Input for this task:
------------------------------------------------

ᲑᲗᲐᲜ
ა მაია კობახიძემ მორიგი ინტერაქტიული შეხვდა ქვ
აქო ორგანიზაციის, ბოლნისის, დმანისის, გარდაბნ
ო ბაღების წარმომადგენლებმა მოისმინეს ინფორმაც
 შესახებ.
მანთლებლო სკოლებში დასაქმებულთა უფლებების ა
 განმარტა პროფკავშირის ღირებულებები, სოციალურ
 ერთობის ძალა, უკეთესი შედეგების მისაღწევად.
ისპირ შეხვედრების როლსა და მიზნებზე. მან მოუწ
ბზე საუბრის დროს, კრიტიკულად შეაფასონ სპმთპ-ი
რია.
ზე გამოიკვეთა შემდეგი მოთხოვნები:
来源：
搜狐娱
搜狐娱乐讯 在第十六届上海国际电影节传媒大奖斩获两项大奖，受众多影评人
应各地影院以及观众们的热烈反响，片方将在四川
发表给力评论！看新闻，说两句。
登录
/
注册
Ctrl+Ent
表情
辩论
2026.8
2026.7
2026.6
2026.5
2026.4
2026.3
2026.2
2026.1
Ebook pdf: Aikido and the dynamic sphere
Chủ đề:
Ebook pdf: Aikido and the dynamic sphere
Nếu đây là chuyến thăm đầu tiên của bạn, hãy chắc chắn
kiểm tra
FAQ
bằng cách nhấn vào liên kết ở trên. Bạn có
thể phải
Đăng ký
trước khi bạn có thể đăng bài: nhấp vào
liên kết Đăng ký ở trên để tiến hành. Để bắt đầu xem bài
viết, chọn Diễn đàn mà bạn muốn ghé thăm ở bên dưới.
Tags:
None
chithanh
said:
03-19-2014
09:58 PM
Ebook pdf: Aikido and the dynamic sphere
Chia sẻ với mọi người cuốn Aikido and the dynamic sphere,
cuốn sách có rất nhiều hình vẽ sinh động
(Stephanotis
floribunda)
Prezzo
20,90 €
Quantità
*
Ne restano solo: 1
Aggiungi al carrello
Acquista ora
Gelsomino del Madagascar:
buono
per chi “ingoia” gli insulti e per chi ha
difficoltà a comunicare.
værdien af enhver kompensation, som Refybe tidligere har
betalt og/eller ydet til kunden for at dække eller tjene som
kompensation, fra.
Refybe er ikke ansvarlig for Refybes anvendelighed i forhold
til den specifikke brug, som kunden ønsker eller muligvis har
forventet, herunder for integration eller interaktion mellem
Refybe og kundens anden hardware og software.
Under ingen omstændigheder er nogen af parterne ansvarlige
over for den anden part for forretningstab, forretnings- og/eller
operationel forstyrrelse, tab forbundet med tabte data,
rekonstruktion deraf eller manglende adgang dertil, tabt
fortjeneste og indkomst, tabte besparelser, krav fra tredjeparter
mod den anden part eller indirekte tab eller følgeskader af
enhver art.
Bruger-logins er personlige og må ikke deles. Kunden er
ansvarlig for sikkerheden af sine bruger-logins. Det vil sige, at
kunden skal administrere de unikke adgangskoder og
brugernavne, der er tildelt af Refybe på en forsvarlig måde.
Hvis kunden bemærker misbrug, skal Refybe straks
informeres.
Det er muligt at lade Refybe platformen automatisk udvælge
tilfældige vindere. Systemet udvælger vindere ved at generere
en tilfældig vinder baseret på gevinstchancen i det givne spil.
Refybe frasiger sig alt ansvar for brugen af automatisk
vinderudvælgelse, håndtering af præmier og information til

------------------------------------------------

Problem to work on:
Your task is to transcribe the material, which must come out exactly as written.

Solution for this problem:
ᲑᲗᲐᲜ
ა მაია კობახიძემ მორიგი ინტერაქტიული შეხვდა ქვ
აქო ორგანიზაციის, ბოლნისის, დმანისის, გარდაბნ
ო ბაღების წარმომადგენლებმა მოისმინეს ინფორმაც
 შესახებ.
მანთლებლო სკოლებში დასაქმებულთა უფლებების ა
 განმარტა პროფკავშირის ღირებულებები, სოციალურ
 ერთობის ძალა, უკეთესი შედეგების მისაღწევად.
ისპირ შეხვედრების როლსა და მიზნებზე. მან მოუწ
ბზე საუბრის დროს, კრიტიკულად შეაფასონ სპმთპ-ი
რია.
ზე გამოიკვეთა შემდეგი მოთხოვნები:
来源：
搜狐娱
搜狐娱乐讯 在第十六届上海国际电影节传媒大奖斩获两项大奖，受众多影评人
应各地影院以及观众们的热烈反响，片方将在四川
发表给力评论！看新闻，说两句。
登录
/
注册
Ctrl+Ent
表情
辩论
2026.8
2026.7
2026.6
2026.5
2026.4
2026.3
2026.2
2026.1
Ebook pdf: Aikido and the dynamic sphere
Chủ đề:
Ebook pdf: Aikido and the dynamic sphere
Nếu đây là chuyến thăm đầu tiên của bạn, hãy chắc chắn
kiểm tra
FAQ
bằng cách nhấn vào liên kết ở trên. Bạn có
thể phải
Đăng ký
trước khi bạn có thể đăng bài: nhấp vào
liên kết Đăng ký ở trên để tiến hành. Để bắt đầu xem bài
viết, chọn Diễn đàn mà bạn muốn ghé thăm ở bên dưới.
Tags:
None
chithanh
said:
03-19-2014
09:58 PM
Ebook pdf: Aikido and the dynamic sphere
Chia sẻ với mọi người cuốn Aikido and the dynamic sphere,
cuốn sách có rất nhiều hình vẽ sinh động
(Stephanotis
floribunda)
Prezzo
20,90 €
Quantità
*
Ne restano solo: 1
Aggiungi al carrello
Acquista ora
Gelsomino del Madagascar:
buono
per chi “ingoia” gli insulti e per chi ha
difficoltà a comunicare.
værdien af enhver kompensation, som Refybe tidligere har
betalt og/eller ydet til kunden for at dække eller tjene som
kompensation, fra.
Refybe er ikke ansvarlig for Refybes anvendelighed i forhold
til den specifikke brug, som kunden ønsker eller muligvis har
forventet, herunder for integration eller interaktion mellem
Refybe og kundens anden hardware og software.
Under ingen omstændigheder er nogen af parterne ansvarlige
over for den anden part for forretningstab, forretnings- og/eller
operationel forstyrrelse, tab forbundet med tabte data,
rekonstruktion deraf eller manglende adgang dertil, tabt
fortjeneste og indkomst, tabte besparelser, krav fra tredjeparter
mod den anden part eller indirekte tab eller følgeskader af
enhver art.
Bruger-logins er personlige og må ikke deles. Kunden er
ansvarlig for sikkerheden af sine bruger-logins. Det vil sige, at
kunden skal administrere de unikke adgangskoder og
brugernavne, der er tildelt af Refybe på en forsvarlig måde.
Hvis kunden bemærker misbrug, skal Refybe straks
informeres.
Det er muligt at lade Refybe platformen automatisk udvælge
tilfældige vindere. Systemet udvælger vindere ved at generere
en tilfældig vinder baseret på gevinstchancen i det givne spil.
Refybe frasiger sig alt ansvar for brugen af automatisk
vinderudvælgelse, håndtering af præmier og information til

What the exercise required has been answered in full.